Index  |  100-meter Dash  |  Javelin  |  Pole Vault  |  Bibliography  
    Pole-vaulting was not one of the original Olympic sports in ancient Greece. Some think that the sport was derived from the Dutch habit of dyke-jumping, although one of the earliest pole-vaulting stands was built in Germany in 1791. The objective is, obviously, to get the athlete's centre of mass over the highest bar possible. However, today's pole-vaulters use a quite different technique to that used 100 years ago, when athletes went over the bar with their feet pointing downwards. Athletes now do a complex gymnastic manoeuvre, turning upside down as the jump takes place (figure 2a).
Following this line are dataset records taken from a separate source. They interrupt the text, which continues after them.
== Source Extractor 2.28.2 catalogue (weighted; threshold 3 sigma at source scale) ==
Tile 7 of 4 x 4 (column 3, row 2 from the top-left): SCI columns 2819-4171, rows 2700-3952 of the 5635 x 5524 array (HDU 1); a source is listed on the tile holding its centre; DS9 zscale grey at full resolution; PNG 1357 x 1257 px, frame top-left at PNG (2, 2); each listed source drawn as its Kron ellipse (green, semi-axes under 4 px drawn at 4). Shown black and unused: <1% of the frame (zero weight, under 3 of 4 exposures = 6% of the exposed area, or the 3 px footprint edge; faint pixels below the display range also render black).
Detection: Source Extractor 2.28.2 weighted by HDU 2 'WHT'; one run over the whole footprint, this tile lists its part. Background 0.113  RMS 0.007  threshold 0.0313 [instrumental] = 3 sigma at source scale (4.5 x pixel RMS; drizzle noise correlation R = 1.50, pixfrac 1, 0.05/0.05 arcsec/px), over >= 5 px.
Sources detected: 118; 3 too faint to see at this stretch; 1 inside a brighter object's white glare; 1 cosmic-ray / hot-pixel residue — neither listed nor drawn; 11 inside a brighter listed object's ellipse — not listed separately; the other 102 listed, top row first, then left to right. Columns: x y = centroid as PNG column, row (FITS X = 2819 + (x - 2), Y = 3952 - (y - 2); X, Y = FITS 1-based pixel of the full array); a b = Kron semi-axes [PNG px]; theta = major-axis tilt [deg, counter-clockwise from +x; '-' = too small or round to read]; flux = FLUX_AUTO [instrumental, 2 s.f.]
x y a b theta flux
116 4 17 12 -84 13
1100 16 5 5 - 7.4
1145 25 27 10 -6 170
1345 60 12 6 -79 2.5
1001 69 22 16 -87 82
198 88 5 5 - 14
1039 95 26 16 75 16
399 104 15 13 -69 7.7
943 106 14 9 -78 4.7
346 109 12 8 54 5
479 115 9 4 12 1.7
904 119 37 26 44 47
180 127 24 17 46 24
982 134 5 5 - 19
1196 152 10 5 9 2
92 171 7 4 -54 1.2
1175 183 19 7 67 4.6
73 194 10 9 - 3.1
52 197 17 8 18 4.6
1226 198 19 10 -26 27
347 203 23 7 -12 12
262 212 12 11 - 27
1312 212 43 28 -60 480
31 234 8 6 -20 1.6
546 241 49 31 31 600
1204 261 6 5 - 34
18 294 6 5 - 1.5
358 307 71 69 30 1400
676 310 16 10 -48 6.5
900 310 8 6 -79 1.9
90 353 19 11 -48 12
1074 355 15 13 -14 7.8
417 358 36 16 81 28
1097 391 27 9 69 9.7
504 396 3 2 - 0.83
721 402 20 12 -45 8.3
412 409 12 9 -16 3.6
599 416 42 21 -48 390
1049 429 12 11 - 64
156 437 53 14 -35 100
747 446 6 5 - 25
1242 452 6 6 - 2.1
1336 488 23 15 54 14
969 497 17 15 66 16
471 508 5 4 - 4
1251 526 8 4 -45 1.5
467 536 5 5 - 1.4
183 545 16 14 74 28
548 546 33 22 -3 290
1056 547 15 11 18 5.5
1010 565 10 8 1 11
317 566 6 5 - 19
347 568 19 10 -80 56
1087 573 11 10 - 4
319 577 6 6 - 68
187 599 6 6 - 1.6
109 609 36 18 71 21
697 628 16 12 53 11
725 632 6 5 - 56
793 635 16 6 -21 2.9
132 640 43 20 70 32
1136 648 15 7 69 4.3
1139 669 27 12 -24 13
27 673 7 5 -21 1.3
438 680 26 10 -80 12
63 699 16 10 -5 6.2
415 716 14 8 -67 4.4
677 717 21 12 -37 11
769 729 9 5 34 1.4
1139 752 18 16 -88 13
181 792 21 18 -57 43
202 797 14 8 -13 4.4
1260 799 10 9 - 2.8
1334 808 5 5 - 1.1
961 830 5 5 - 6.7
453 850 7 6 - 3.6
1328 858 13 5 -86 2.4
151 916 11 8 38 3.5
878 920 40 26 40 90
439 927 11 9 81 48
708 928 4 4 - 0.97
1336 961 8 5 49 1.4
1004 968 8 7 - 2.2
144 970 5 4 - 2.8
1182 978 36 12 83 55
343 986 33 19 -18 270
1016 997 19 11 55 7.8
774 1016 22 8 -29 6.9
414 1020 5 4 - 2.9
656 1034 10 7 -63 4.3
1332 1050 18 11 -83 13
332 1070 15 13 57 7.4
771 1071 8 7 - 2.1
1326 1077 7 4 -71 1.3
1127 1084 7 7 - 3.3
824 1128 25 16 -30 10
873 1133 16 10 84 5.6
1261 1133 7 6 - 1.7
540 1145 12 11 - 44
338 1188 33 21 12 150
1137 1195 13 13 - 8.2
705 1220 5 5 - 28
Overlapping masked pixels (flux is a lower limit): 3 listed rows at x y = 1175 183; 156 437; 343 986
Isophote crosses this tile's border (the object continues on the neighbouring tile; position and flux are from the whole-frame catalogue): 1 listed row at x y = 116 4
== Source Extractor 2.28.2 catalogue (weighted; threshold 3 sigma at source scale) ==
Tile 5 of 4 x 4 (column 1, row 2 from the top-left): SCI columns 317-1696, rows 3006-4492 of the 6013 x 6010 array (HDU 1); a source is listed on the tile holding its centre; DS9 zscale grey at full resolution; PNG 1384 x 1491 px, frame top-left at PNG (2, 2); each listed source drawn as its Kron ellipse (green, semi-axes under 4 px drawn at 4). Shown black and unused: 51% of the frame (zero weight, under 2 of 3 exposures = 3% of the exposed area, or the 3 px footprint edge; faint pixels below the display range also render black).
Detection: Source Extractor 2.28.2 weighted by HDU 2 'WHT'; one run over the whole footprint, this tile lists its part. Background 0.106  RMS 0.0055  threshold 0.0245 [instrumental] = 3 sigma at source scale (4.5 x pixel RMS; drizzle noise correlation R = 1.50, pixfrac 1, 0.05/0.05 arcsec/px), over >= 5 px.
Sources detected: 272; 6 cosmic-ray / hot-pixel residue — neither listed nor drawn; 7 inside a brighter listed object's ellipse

An example of a pole vault

The rules for pole-vaulting that are set by the International Amateur Athletic Federation (IAAF) - the sport's governing body - are extremely liberal. There is no restriction on the length of the pole, the materials from which it is constructed or its energy-storage capacity. The only stipulation is that poles should be generally smooth and not be covered with too much adhesive tape.

Poles were originally made out of solid wood, probably hickory. Slightly more flexible bamboo poles were introduced in the early 1900s, mostly by American vaulters, who dominated the sport at the time. Basic mechanics tells us that the highest stresses occur on the outside of a bent beam, and that a symmetrically bent object, such as a pole, actually has a zone down the middle (known as the neutral axis) where the stresses are very low and even zero. There is therefore no need for the pole to have any mass down the centre. Bamboo, which is a naturally hollow material, is much lighter per unit length than a solid pole - yet provides the same maximum stress. This enables an athlete carrying a bamboo pole to either take a faster run-up or to use a slightly longer pole.

Essentially pole-vaulting involves the conversion of the kinetic energy of the running athlete to the potential energy of the jump using strain energy stored in the pole (the energy stored in elastic deformation). Consider an athlete of mass m = 80 kg running at a speed v = 10 m s-1, who has kinetic energy of 1/2mv2 = 4000 J. If this energy is converted with 100% efficiency into potential energy mgh, where g is the acceleration due to gravity and h is the height jumped, then the athlete can climb a height of 4000/mg, or just over 5 m. However, in reality, most pole-vaulters can jump heights of nearly 6 m. So where does the extra energy required to propel the athlete to these greater heights come from?

It turns out that the extra energy comes from the athleticism of the vaulter bending the pole. Energy is stored in the pole as it is bent or strained by the athlete's muscles, and returned to the vaulter as the pole recoils. The strain energy comes from the work done by the muscles of the athlete as he or she takes off, carrying out work on the pole as it is bent. The maximum strain energy of the pole is ms2/2rE, where s is the maximum or "failure" stress on the outside of the pole, r is its density and E is its Young's modulus (i.e. its "stiffness").

Clearly, pole-vaulting is an example of a sport in which technology has been used to improve athletic performance. As the Olympic winning heights in the discipline level off, it will be interesting to see if our ingenuity can provide another technological leap to allow pole-vaulters to jump even higher.